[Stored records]
········

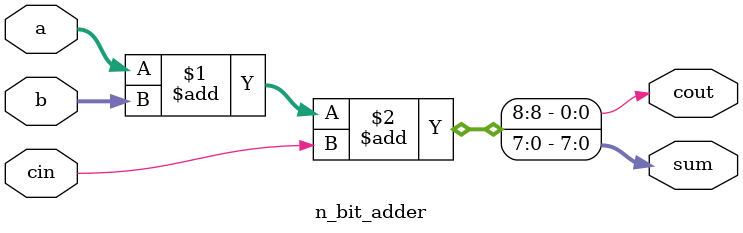
<source format=v>

module n_bit_adder #(
    parameter N = 8
)(
    input  wire [N-1:0] a,
    input  wire [N-1:0] b,
    input  wire         cin,
    output wire [N-1:0] sum,
    output wire         cout
);
    assign {cout, sum} = a + b + cin;
endmodule


</source>
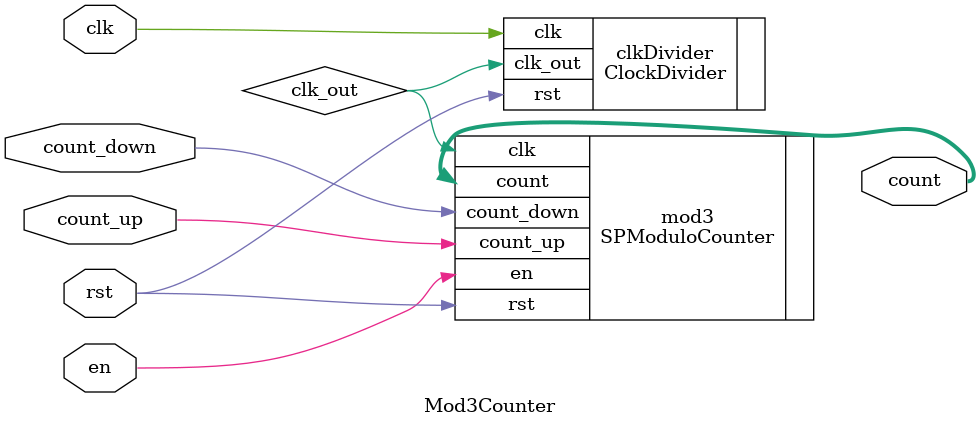
<source format=v>
/*******************************************************************
*
* Module: Mod6Counter.v
* Project: Alarm/Clock
* Author1: Mostafa Gaafar, mostafa21314@aucegypt.edu
* Author2: Malek Mahmoud, Malekrouk@aucegypt.edu
* Author3: Habiba Seif, habibaseif@aucegypt.edu
* Description: This module implements a modulo-6 counter.
*
* Change history: 
*   05/13/24 - Initial implementation
*   05/18/24 - Added count down and count up functionality
**********************************************************************/

`timescale 1ns / 1ps

module Mod6Counter (
    input wire clk,
    input wire rst,
    input wire en,
    input wire count_down,
    input wire count_up,
    output  [2:0] count
);
    wire clk_out;

    ClockDivider clkDivider (
        .clk(clk),
        .rst(rst),
        .clk_out(clk_out)
    );

    SPModuloCounter #(3, 6) mod6 (
        .clk(clk_out),
        .rst(rst),
        .en(en),
        .count_down(count_down),
        .count_up(count_up),
        .count(count)
    );

endmodule

/*******************************************************************
*
* Module: Mod3Counter.v
* Project: Alarm/Clock
* Author1: Mostafa Gaafar, mostafa21314@aucegypt.edu
* Author2: Malek Mahmoud, Malekrouk@aucegypt.edu
* Author3: Saif Ahmed, saif_ahmed@aucegypt.edu
* Author4: Habiba Seif, habibaseif@aucegypt.edu
* Description: This module implements a modulo-3 counter with up and down functionality.
*
* Change history: 
*   05/13/24 - Initial implementation
*   05/18/24 - Added count down and up functionality
**********************************************************************/

`timescale 1ns / 1ps

module Mod3Counter (
    input wire clk,
    input wire rst,
    input wire en,
    input wire count_down,
    input wire count_up,
    output  [1:0] count
);
    wire clk_out;

    ClockDivider clkDivider (
        .clk(clk),
        .rst(rst),
        .clk_out(clk_out)
    );

    SPModuloCounter #(2, 3) mod3 (
        .clk(clk_out),
        .rst(rst),
        .en(en),
        .count_down(count_down),
        .count_up(count_up),
        .count(count)
    );

endmodule

</source>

········

→ **WORK TO BE COMPLETED**: For this exercise, return the data above exactly and leave every picture out.

→ **TASK RESPONSE**:
<source format=v>

module n_bit_adder #(
    parameter N = 8
)(
    input  wire [N-1:0] a,
    input  wire [N-1:0] b,
    input  wire         cin,
    output wire [N-1:0] sum,
    output wire         cout
);
    assign {cout, sum} = a + b + cin;
endmodule


</source>
<source format=v>
/*******************************************************************
*
* Module: Mod6Counter.v
* Project: Alarm/Clock
* Author1: Mostafa Gaafar, mostafa21314@aucegypt.edu
* Author2: Malek Mahmoud, Malekrouk@aucegypt.edu
* Author3: Habiba Seif, habibaseif@aucegypt.edu
* Description: This module implements a modulo-6 counter.
*
* Change history: 
*   05/13/24 - Initial implementation
*   05/18/24 - Added count down and count up functionality
**********************************************************************/

`timescale 1ns / 1ps

module Mod6Counter (
    input wire clk,
    input wire rst,
    input wire en,
    input wire count_down,
    input wire count_up,
    output  [2:0] count
);
    wire clk_out;

    ClockDivider clkDivider (
        .clk(clk),
        .rst(rst),
        .clk_out(clk_out)
    );

    SPModuloCounter #(3, 6) mod6 (
        .clk(clk_out),
        .rst(rst),
        .en(en),
        .count_down(count_down),
        .count_up(count_up),
        .count(count)
    );

endmodule

/*******************************************************************
*
* Module: Mod3Counter.v
* Project: Alarm/Clock
* Author1: Mostafa Gaafar, mostafa21314@aucegypt.edu
* Author2: Malek Mahmoud, Malekrouk@aucegypt.edu
* Author3: Saif Ahmed, saif_ahmed@aucegypt.edu
* Author4: Habiba Seif, habibaseif@aucegypt.edu
* Description: This module implements a modulo-3 counter with up and down functionality.
*
* Change history: 
*   05/13/24 - Initial implementation
*   05/18/24 - Added count down and up functionality
**********************************************************************/

`timescale 1ns / 1ps

module Mod3Counter (
    input wire clk,
    input wire rst,
    input wire en,
    input wire count_down,
    input wire count_up,
    output  [1:0] count
);
    wire clk_out;

    ClockDivider clkDivider (
        .clk(clk),
        .rst(rst),
        .clk_out(clk_out)
    );

    SPModuloCounter #(2, 3) mod3 (
        .clk(clk_out),
        .rst(rst),
        .en(en),
        .count_down(count_down),
        .count_up(count_up),
        .count(count)
    );

endmodule

</source>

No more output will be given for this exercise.